Below is a video of a smart factory in action. As Audi says, “this factory of the future, big data – the creation and intelligent connection of large volumes of data – will facilitate data‑driven and thus highly flexible and highly efficient manufacturing. “
Unlike the approach of the Second Industrial Revolution in which cars were built in an assembly line for the sake of efficiency, Audi has found a better way, “a radically new, disruptive concept is modular assembly.”
Insight on Integration for IIoT
In an email exchange, Uzi Sheffer, CEO of SOSA offered some further insight on how IIoT is currently being applied. His response appears below:
Integrations of Industrial-Internet-of-Things (IIoT) in traditional industry facilities is all about bringing together companies of completely different sizes, backgrounds, and activities to engage in joint innovation towards a common goal. Examples of open innovation can be hard to come by, however, at SOSA a number of recent success stories come to mind.
We work with the Jerusalem-based company Correlor Data Science Intelligence, which specializes in predictive analytics for industrial companies using Machine Learning. After receiving a grant from the Bird Foundation, an organization promoting collaboration between U.S. and Israeli companies, we introduced Correlor to the Colorado-based power and control technologies developer Advanced Energy.
Advanced Energy was looking for this exact solution to support their operational excellence. Their collaboration led to the successful joint development of a Connected Power (IIoT) Data System with analytic and Machine Learning applications, specialized for the semiconductor and thin-film manufacturer markets.

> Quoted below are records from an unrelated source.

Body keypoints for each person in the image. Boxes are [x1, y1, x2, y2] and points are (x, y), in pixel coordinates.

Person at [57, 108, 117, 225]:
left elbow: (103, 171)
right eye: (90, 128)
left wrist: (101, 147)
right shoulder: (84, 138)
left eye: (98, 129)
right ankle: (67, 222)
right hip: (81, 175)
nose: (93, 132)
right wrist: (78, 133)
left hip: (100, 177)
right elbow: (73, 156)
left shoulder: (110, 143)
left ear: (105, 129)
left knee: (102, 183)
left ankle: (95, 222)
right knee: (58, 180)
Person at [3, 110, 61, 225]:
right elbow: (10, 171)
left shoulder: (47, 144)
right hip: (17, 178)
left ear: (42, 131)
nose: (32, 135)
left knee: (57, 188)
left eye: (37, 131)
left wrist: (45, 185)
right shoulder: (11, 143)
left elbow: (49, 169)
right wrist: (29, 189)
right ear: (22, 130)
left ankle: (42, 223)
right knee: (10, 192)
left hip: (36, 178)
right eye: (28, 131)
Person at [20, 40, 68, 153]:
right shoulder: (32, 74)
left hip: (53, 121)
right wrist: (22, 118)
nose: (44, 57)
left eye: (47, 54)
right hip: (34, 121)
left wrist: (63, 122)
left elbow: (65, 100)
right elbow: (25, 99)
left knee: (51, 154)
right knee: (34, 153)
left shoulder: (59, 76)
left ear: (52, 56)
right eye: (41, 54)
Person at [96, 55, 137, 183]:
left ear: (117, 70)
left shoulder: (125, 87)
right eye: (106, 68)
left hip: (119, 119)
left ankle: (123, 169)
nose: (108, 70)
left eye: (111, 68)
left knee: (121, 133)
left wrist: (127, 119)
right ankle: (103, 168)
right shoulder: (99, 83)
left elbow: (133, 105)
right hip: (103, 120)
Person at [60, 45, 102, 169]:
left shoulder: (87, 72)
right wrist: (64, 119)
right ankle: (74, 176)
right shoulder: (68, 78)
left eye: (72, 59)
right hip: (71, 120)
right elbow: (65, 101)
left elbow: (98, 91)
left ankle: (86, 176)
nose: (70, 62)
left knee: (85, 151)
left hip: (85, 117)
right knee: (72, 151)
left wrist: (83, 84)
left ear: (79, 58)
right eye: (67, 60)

This mutually beneficial partnership between specialized tech startups and larger industry leaders is an example we believe should be as common and boundless as it can be. Our mission is to empower organizations to come to this realization and support them in reaching the right technology, in the most efficient way we can.
He ended with this optimistic outlook: “Established corporations are now seeing more and more that change is more of an opportunity, and less of a threat.”